With an index, the AI reads the document first. One to two minutes. Then it knows the architecture, the patterns, the decisions, the conventions. The session starts from shared context instead of from zero.
What the document actually contains
The shallow index is not documentation in the traditional sense. It’s not written for human readers — it’s written for AI agents, which means it prioritizes navigability and compression over readability.
A typical entry looks like this:
/src/features/auth/manager.py — Auth orchestration. Handles session lifecycle, token refresh, permission checks. Depends on: UserService, TokenStore. Do not add business logic here.
That’s one line. Path, purpose, dependencies, constraint. Everything an AI agent needs to orient itself to that file before deciding whether to open it.
The index also contains: the tech stack, recorded in a single block. The architectural patterns the codebase follows. Business rules that constrain implementation. Recent decisions and why they were made. Files that were moved or renamed in the last 30 days.
The whole document targets under 2,000 tokens for a standard project. For larger codebases, it splits into a master index and scoped sub-indices — the master acts as a navigation hub, each sub-index covers a discrete area of the codebase and loads only when relevant.
What it replaced across the five products I’ve built with it
In the third project where I first measured SR-SI rigorously — a codebase that grew to approximately 35,000 lines — the standard workflow had established a baseline of about 2.56 tokens per line of code to maintain architectural awareness. Without a maintained index, context degradation is a function of how fast the codebase is changing relative to how stale the AI’s orientation has become — not a fixed prompt threshold. The re-explanation overhead accumulates invisibly until it becomes the dominant cost of each session.
With SR-SI applied mid-project, the net token efficiency ratio dropped to 0.37 tokens per line of code — an 85.5% reduction — despite the codebase being nearly twice the size of the baseline projects. Zero re-explanations of established architecture across the remainder of the build. The index stayed current because updating it is part of the workflow, not an afterthought.
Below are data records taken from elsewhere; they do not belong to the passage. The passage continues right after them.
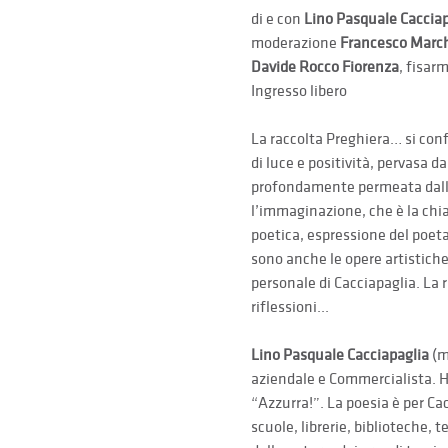
di e con 
Lino Pasquale Cacciap
moderazione 
Francesco March
Davide Rocco Fiorenza
, fisar
Ingresso libero
La raccolta Preghiera… si conf
di luce e positività, pervasa d
profondamente permeata dall’a
l’immaginazione, che è la chia
poetica, espressione del poeta
sono anche le opere artistiche
personale di Cacciapaglia. La 
riflessioni...
Lino Pasquale Cacciapaglia
 (
aziendale e Commercialista. Ha
“Azzurra!”. La poesia è per Cac
scuole, librerie, biblioteche, te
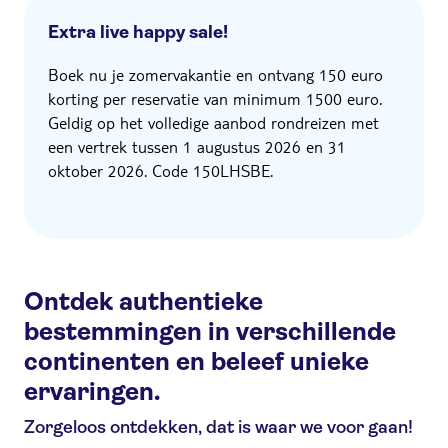
Extra live happy sale!
Boek nu je zomervakantie en ontvang 150 euro
korting per reservatie van minimum 1500 euro.
Geldig op het volledige aanbod rondreizen met
een vertrek tussen 1 augustus 2026 en 31
oktober 2026. Code 150LHSBE.
Ontdek authentieke
bestemmingen in verschillende
continenten en beleef unieke
ervaringen.
Zorgeloos ontdekken, dat is waar we voor gaan!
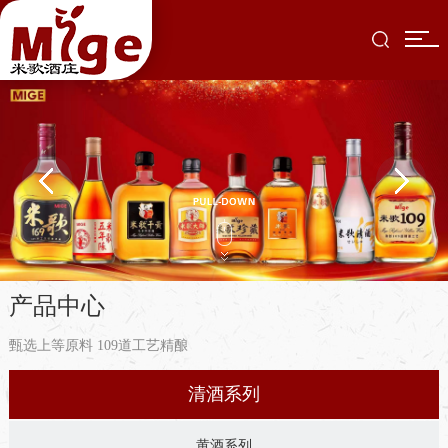
产品中心
甄选上等原料 109道工艺精酿
清酒系列
黄酒系列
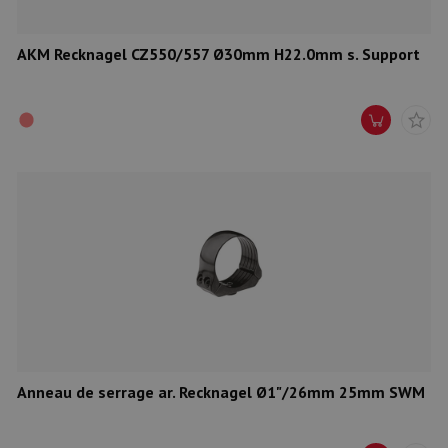
AKM Recknagel CZ550/557 Ø30mm H22.0mm s. Support
Anneau de serrage ar. Recknagel Ø1"/26mm 25mm SWM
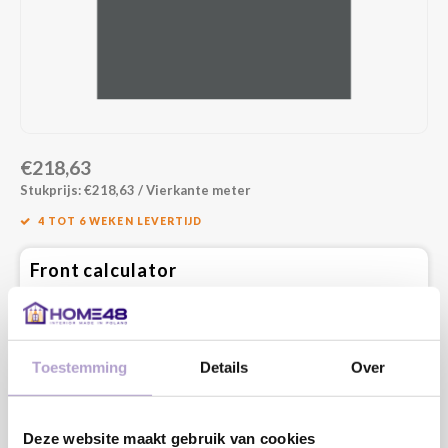
€218,63
Stukprijs: €218,63 / Vierkante meter
4 TOT 6 WEKEN LEVERTIJD
Front calculator
Vul onderstaand de maatvoering in die je nodig hebt en bereken
direct de prijs. Vul altijd de netto maat in. Dit is de kastmaat minus
de speling die nodig is om het front te openen.
Lengte:
Toestemming
Details
Over
MM
Minimaal: 80 MM
Deze website maakt gebruik van cookies
Breedte:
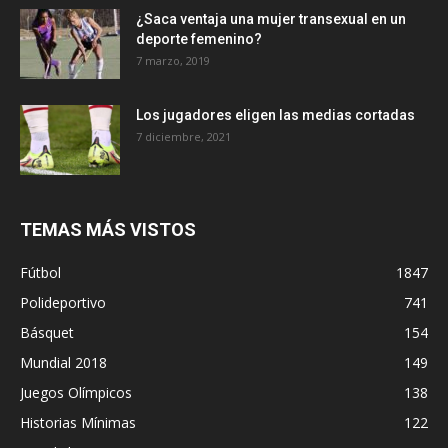
¿Saca ventaja una mujer transexual en un
deporte femenino?
7 marzo, 2019
Los jugadores eligen las medias cortadas
7 diciembre, 2021
TEMAS MÁS VISTOS
Fútbol
1847
Polideportivo
741
Básquet
154
Mundial 2018
149
Juegos Olímpicos
138
Historias Mínimas
122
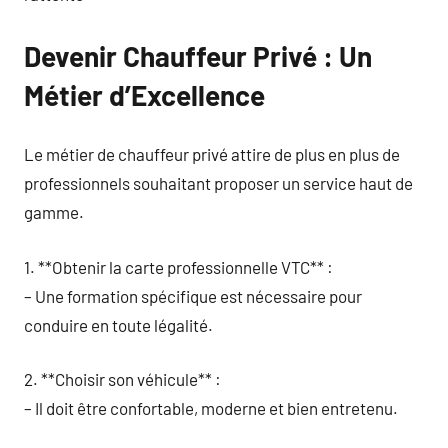
Devenir Chauffeur Privé : Un
Métier d’Excellence
Le métier de chauffeur privé attire de plus en plus de
professionnels souhaitant proposer un service haut de
gamme.
1. **Obtenir la carte professionnelle VTC** :
– Une formation spécifique est nécessaire pour
conduire en toute légalité.
2. **Choisir son véhicule** :
– Il doit être confortable, moderne et bien entretenu.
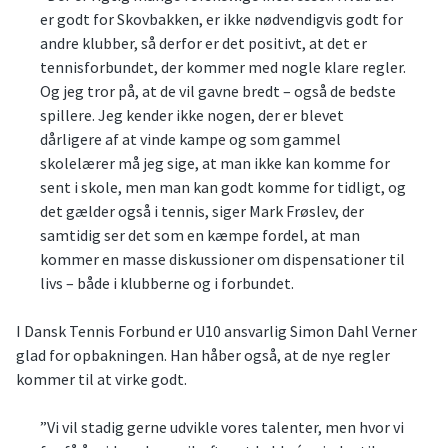
er godt for Skovbakken, er ikke nødvendigvis godt for
andre klubber, så derfor er det positivt, at det er
tennisforbundet, der kommer med nogle klare regler.
Og jeg tror på, at de vil gavne bredt – også de bedste
spillere. Jeg kender ikke nogen, der er blevet
dårligere af at vinde kampe og som gammel
skolelærer må jeg sige, at man ikke kan komme for
sent i skole, men man kan godt komme for tidligt, og
det gælder også i tennis, siger Mark Frøslev, der
samtidig ser det som en kæmpe fordel, at man
kommer en masse diskussioner om dispensationer til
livs – både i klubberne og i forbundet.
I Dansk Tennis Forbund er U10 ansvarlig Simon Dahl Verner
glad for opbakningen. Han håber også, at de nye regler
kommer til at virke godt.
”Vi vil stadig gerne udvikle vores talenter, men hvor vi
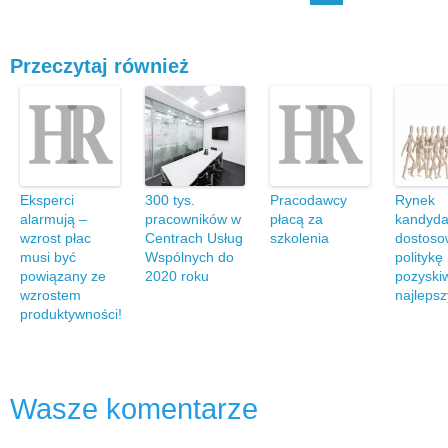
Przeczytaj również
Eksperci
300 tys.
Pracodawcy
Rynek
alarmują –
pracowników w
płacą za
kandydat
wzrost płac
Centrach Usług
szkolenia
dostoso
musi być
Wspólnych do
politykę
powiązany ze
2020 roku
pozyski
wzrostem
najleps
produktywności!
Wasze komentarze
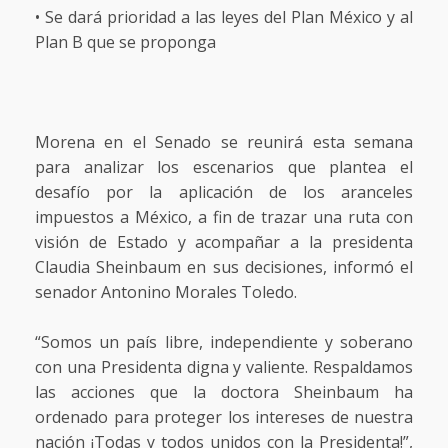
• Se dará prioridad a las leyes del Plan México y al
Plan B que se proponga
Morena en el Senado se reunirá esta semana
para analizar los escenarios que plantea el
desafío por la aplicación de los aranceles
impuestos a México, a fin de trazar una ruta con
visión de Estado y acompañar a la presidenta
Claudia Sheinbaum en sus decisiones, informó el
senador Antonino Morales Toledo.
“Somos un país libre, independiente y soberano
con una Presidenta digna y valiente. Respaldamos
las acciones que la doctora Sheinbaum ha
ordenado para proteger los intereses de nuestra
nación ¡Todas y todos unidos con la Presidenta!”,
Across the five products I’m currently building in parallel — Gestalt, Protocol, Neon Oracle, Sila, and Olives — each has its own index. Switching between products doesn’t require rebuilding context from scratch. The index does the re-orientation. The session starts from a shared map rather than from a blank slate.
What the index replaced, concretely: the re-explanation overhead. Every session that would have started with “so the architecture is…” or “remember that we decided…” instead starts with “read the index and proceed.” The compounding benefit of that change across hundreds of sessions is what produces the efficiency numbers in the research paper.